Could you find each line of the data below that contains the word "sind" and copy those lines?

(Stored data entries)
******************************

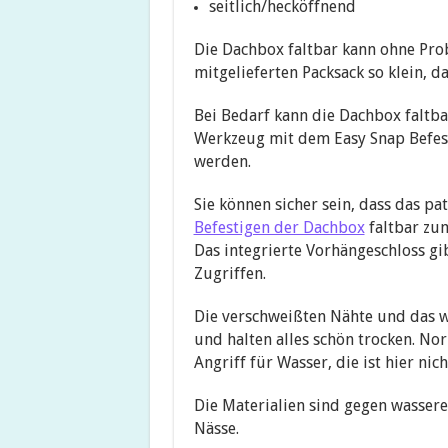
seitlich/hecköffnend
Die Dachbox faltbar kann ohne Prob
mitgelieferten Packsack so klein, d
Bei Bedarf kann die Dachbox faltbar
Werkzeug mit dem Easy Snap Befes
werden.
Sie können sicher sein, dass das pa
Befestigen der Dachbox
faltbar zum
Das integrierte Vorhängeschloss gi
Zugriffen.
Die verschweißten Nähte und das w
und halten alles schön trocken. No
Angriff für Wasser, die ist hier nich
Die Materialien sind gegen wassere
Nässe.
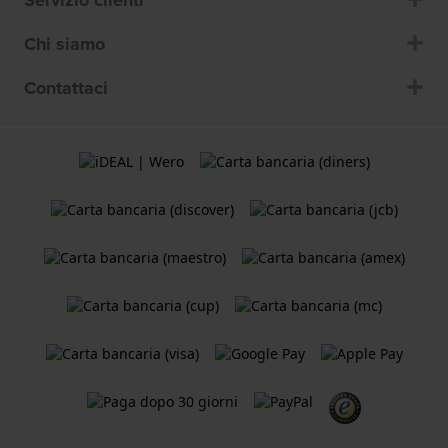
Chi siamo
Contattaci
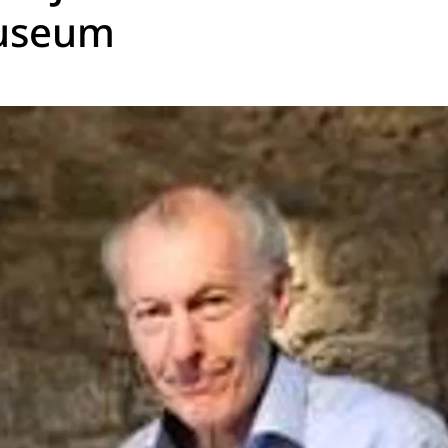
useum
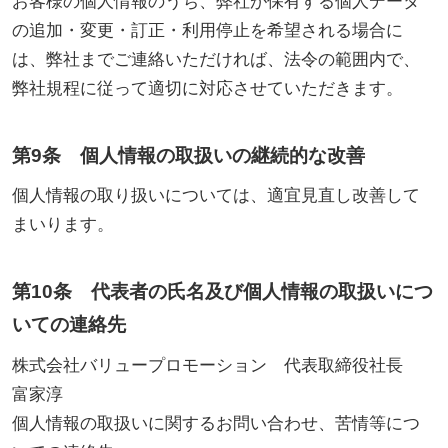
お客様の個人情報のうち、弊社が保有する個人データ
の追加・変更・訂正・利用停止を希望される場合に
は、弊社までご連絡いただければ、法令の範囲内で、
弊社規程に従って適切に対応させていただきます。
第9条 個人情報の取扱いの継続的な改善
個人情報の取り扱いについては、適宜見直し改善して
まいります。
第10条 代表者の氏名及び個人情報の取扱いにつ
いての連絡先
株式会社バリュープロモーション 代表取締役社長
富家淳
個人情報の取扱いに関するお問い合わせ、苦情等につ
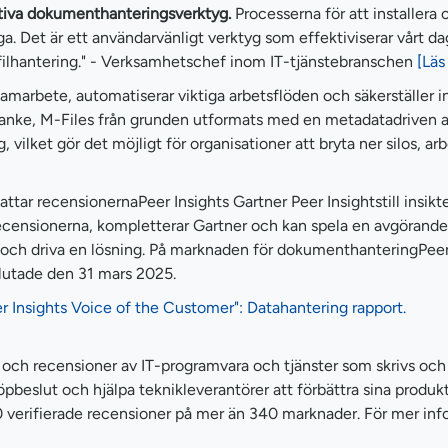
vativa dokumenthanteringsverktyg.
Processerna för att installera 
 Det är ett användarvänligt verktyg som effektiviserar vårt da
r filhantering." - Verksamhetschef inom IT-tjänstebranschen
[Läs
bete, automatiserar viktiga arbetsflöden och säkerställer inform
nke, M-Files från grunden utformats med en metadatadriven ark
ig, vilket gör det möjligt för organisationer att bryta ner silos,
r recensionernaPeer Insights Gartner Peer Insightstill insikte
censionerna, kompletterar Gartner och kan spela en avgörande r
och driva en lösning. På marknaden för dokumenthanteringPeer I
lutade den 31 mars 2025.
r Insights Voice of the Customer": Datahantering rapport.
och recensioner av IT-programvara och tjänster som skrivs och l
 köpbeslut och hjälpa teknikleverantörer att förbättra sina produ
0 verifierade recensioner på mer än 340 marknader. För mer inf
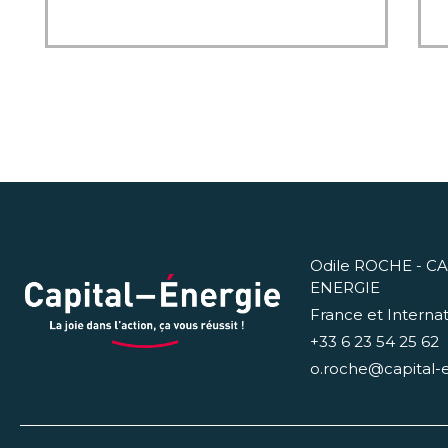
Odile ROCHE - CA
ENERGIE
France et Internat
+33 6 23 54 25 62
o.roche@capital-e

******************************

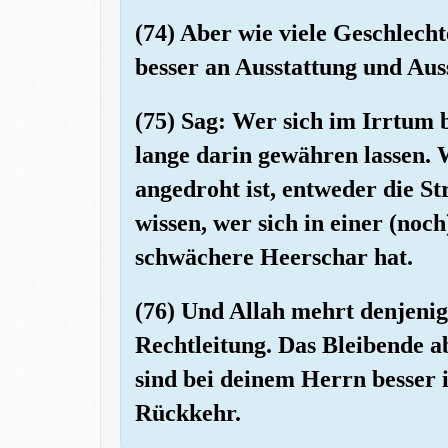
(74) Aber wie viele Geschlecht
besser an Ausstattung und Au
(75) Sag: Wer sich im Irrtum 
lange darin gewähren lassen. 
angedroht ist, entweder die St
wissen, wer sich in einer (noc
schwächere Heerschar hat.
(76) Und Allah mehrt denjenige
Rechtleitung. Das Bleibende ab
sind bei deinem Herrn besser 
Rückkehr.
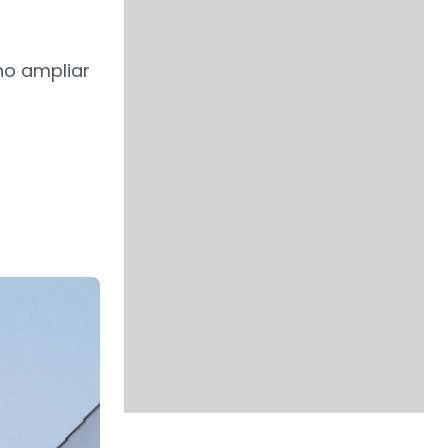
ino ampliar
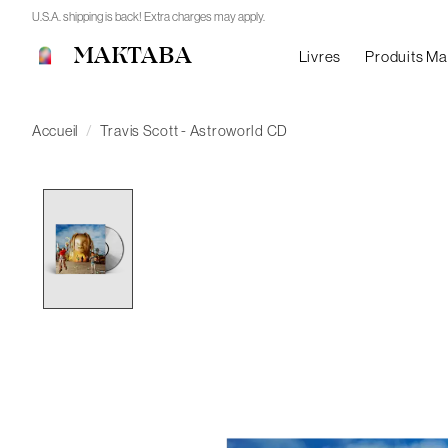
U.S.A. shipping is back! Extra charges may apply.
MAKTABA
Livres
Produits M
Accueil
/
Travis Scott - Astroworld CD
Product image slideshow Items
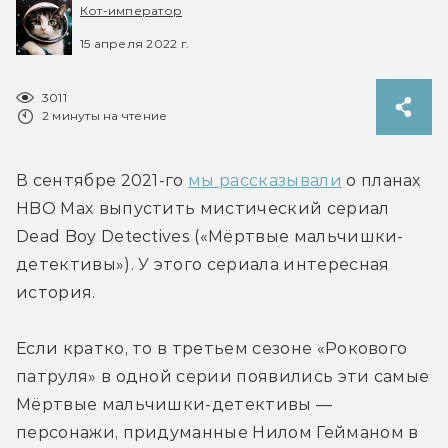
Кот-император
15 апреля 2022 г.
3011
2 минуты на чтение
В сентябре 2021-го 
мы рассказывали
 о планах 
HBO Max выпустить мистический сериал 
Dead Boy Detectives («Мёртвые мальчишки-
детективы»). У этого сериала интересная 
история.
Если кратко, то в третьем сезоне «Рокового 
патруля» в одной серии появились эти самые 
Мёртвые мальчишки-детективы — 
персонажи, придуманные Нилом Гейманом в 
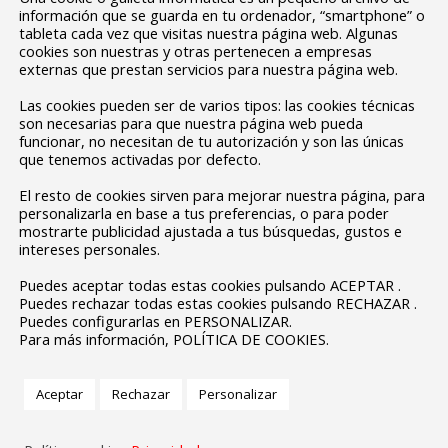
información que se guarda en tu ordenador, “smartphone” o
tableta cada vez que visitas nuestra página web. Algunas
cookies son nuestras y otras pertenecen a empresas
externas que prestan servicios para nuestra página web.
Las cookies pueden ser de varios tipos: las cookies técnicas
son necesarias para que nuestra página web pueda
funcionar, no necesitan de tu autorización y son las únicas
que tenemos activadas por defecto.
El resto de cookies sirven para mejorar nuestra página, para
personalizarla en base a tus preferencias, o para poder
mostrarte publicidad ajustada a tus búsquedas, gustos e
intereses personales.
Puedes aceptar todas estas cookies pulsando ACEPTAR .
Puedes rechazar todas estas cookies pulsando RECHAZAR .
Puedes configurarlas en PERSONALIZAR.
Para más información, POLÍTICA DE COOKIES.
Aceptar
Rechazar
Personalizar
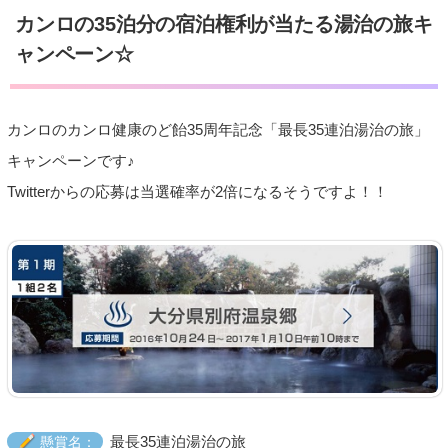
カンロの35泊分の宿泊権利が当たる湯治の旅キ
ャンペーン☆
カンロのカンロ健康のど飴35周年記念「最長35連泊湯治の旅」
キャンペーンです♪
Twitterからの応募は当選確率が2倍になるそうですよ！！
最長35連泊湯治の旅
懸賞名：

******************************

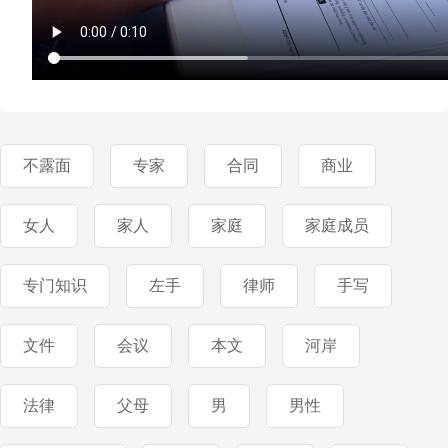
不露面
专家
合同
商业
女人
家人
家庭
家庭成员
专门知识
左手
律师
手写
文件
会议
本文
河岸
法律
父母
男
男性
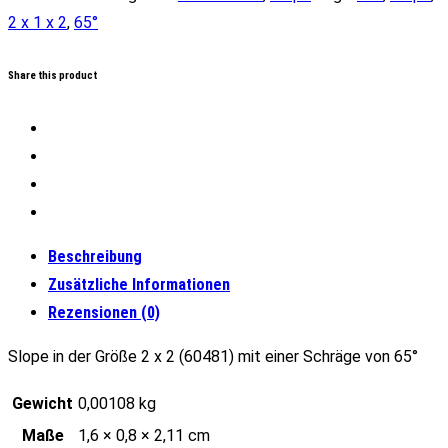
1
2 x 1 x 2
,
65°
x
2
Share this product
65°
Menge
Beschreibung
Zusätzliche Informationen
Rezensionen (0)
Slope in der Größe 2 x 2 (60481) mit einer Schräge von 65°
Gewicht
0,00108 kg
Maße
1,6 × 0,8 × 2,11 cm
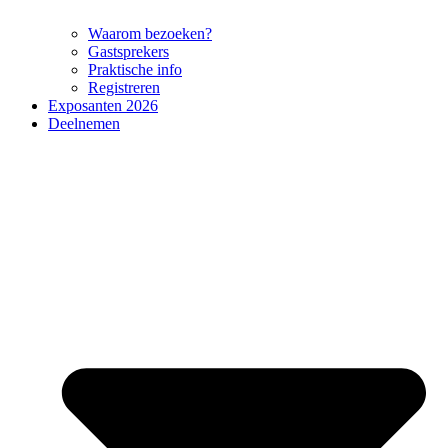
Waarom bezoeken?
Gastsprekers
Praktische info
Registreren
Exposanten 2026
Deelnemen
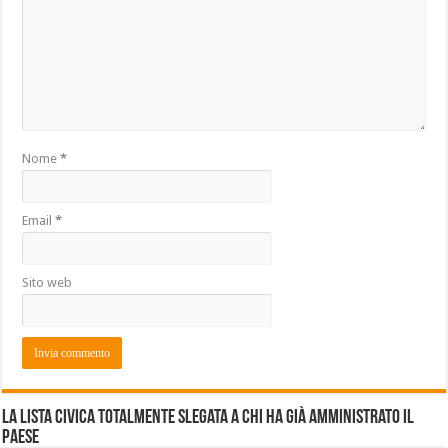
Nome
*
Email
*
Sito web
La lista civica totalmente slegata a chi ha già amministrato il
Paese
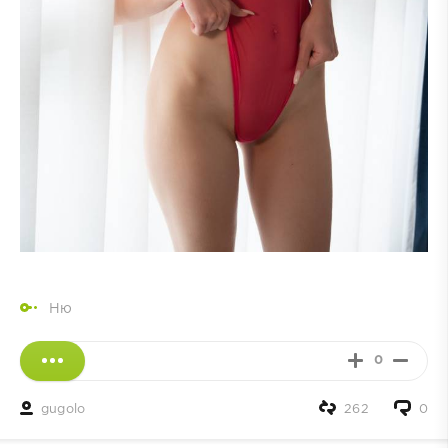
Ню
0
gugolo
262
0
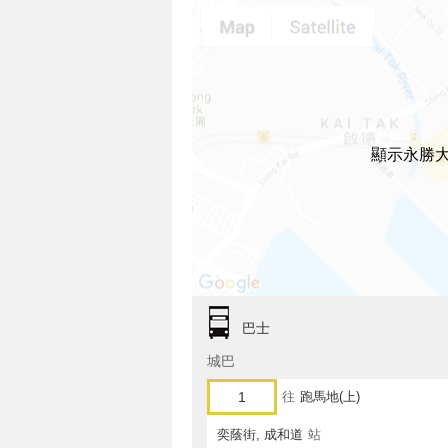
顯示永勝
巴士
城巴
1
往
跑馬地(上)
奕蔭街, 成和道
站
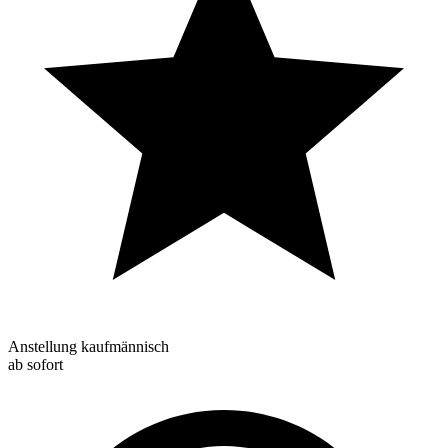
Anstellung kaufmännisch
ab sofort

******************************

> _TASK RESULT_:
Die Materialien sind gegen wassere
sind bei deinem Herrn besser 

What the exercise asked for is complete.